Re: Hardware/OS recommendations for large databases (

From: "Luke Lonergan" <llonergan(at)greenplum(dot)com>
To: stange(at)rentec(dot)com
Cc: "Greg Stark" <gsstark(at)mit(dot)edu>, "Dave Cramer" <pg(at)fastcrypt(dot)com>, "Joshua Marsh" <icub3d(at)gmail(dot)com>, pgsql-performance(at)postgresql(dot)org
Subject: Re: Hardware/OS recommendations for large databases (
Date: 2005-11-21 18:06:48
Message-ID: BFA74CB8.142B5%llonergan@greenplum.com
Views: Raw Message | Whole Thread | Download mbox | Resend email
Thread:
Lists: pgsql-performance

Alan,

On 11/21/05 6:57 AM, "Alan Stange" <stange(at)rentec(dot)com> wrote:

> $ time dd if=/dev/zero of=/fidb1/bigfile bs=8k count=800000
> 800000+0 records in
> 800000+0 records out
>
> real 0m13.780s
> user 0m0.134s
> sys 0m13.510s
>
> Oops. I just wrote 470MB/s to a file system that has peak write speed
> of 200MB/s peak.

How much RAM on this machine?

> Now, you might say that you wrote a 16GB file on an 8 GB machine so this
> isn't an issue. It does make your dd numbers look fast as some of the
> data will be unwritten.

This simple test, at 2x memory correlates very closely to Bonnie++ numbers
for sequential scan. What's more, we see close to the same peak in practice
with multiple scanners. Furthermore, if you run two of them simultaneously
(on two filesystems), you can also see the I/O limited.

> I'd also suggest running dd on the same files as postgresql. I suspect
> you'd find that the layout of the postgresql files isn't that good as
> they are grown bit by bit, unlike the file created by simply dd'ing a
> large file.

Can happen if you're not careful with filesystems (see above).

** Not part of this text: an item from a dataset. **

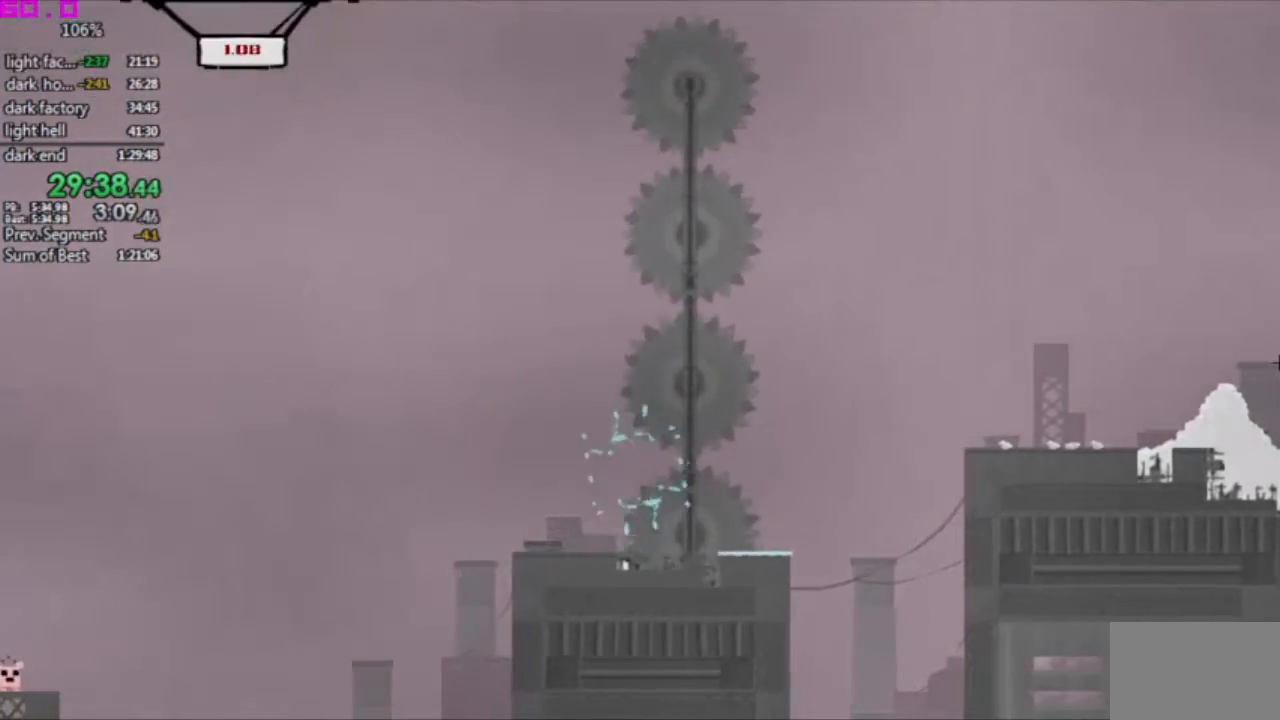
{"keys": ["right"], "events": [[33, "right", "up"], [167, "right", "down"], [400, "right", "up"], [450, "right", "down"]]}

There's nothing "wrong" with the dd test.

> I think your point doesn't hold up. Every time you make it, I come away
> posting another result showing it to be incorrect.

Prove it - your Reiserfs number was about the same.

I also posted an XFS number that was substantially higher than 110-120.

> The point your making doesn't match my experience with *any* storage or
> program I've ever used, including postgresql. Your point suggests that
> the storage system is idle and that postgresql is broken because it
> isn't able to use the resources available...even when the cpu is very
> idle. How can that make sense? The issue here is that the storage
> system is very active doing reads on the files...which might be somewhat
> poorly allocated on disk because postgresql grows the tables bit by bit.

Then you've made my point - if the problem is contiguity of files on disk,
then larger allocation blocks would help on the CPU side.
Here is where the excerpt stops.